5. Conclusions and Outlooks
The current study is to discriminate oil slicks from lookalikes in polarimetric SAR images based on the use of multi-feature fusion and a proposed CNN approach. It allows exploiting the information content of polarimetric features obtained from the decomposition of quad-polarimetric SAR images, ensuring a high classification rate to distinguish oil from lookalike slicks. Effectively compared with respect to a classical ANN approach, the proposed method is able to identify accurately the dark spots on SAR images and hence to classify unstructured features related to different oil classes.
In consideration of the different contributions of each polarimetric feature to the classification performance, a simple discrimination analysis was conducted to assess discrimination ability of each feature. We have explored 12 features of oil slicks and lookalikes for the purpose of oil slick discrimination, and find a preferred features subset includes entropy, alpha, and SERD in the C-band polarimetric mode.
A solution for multi-feature fusion of the three polarimetric features is provided with the proposed CNN model. In order to avoid overfitting and obtain more reliable results statistically, we extend the training data set and a K-CV was be implemented. In the process of CNN model establishment, a training data set consists of 5400 samples, and the classification accuracy was 91.33% with a test data set of 900 samples.
The effectiveness of the algorithm is demonstrated through the analysis of the five experimental data. These data contain multi-temporal quad-polarimetric Radarsat-2 SAR information of oil slicks and lookalikes (oil emulsion and plant oil). The plant oil in data set is used to simulate a natural monomolecular biogenic slick. The results of the discrimination process on real SAR images demonstrated that the proposed method is not only accurately identify dark spots on SAR images but also classify unstructured features.

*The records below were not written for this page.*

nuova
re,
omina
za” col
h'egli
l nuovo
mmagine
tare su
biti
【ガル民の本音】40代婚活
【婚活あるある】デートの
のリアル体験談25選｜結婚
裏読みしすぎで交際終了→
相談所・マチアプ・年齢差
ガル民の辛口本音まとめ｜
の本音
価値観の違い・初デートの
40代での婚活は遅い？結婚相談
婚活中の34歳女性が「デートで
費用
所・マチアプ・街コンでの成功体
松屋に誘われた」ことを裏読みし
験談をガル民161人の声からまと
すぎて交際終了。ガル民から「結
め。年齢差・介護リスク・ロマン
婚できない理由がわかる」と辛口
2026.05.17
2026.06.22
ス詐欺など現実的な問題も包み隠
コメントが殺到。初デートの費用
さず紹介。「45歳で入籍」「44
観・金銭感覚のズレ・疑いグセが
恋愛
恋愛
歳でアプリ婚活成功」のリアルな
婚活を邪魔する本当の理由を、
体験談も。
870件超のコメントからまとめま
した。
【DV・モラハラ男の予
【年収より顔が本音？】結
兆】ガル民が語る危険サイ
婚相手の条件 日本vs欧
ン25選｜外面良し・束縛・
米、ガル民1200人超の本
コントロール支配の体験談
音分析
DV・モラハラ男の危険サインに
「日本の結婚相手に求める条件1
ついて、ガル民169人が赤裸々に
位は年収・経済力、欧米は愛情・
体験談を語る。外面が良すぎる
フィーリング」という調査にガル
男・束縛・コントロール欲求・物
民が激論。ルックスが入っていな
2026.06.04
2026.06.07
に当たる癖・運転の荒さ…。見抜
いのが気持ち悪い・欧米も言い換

This study gives an important method to distinguish oil slicks from lookalikes, and it is effective for oil slicks classification task. The result also shows if the difference of sea condition (such as climatic, geographical, sea temperature and environmental conditions) between test and training data is too large, classification accuracy would be a big decline. In order to reduce the effects of these factors on future experiments, we will apply more oil slick data from different sea areas to build the CNN model, and enhance the robustness of training structure of the proposed method. If the prior probabilities of oil slicks and lookalikes are taken into account for classification decision, the classification accuracy would be improved undoubtedly. However, there are many types of lookalikes, and only plant oil and oil emulsion are discussed in this study. The five images used do not contain typical lookalikes caused by low wind or biogenic materials, which are also regarded as major challenges in oil slicks detection. It is very difficult to obtain the priori probabilities of all oil slicks and lookalikes accurately. Therefore, the method of equal probability sampling is adopted in this paper. With the abundance of data sets, prior probability should be used to estimate classification results.
In our study multi-feature fusion, which is also known as early fusion, is implemented and a single complex classifier (CNN) is used. Fusion at different stages of classification procedures is a booming research field that has shown capabilities for improvement of classification results. Late fusion of scores of several classifiers will also be adapted to the proposed problem as a future research work.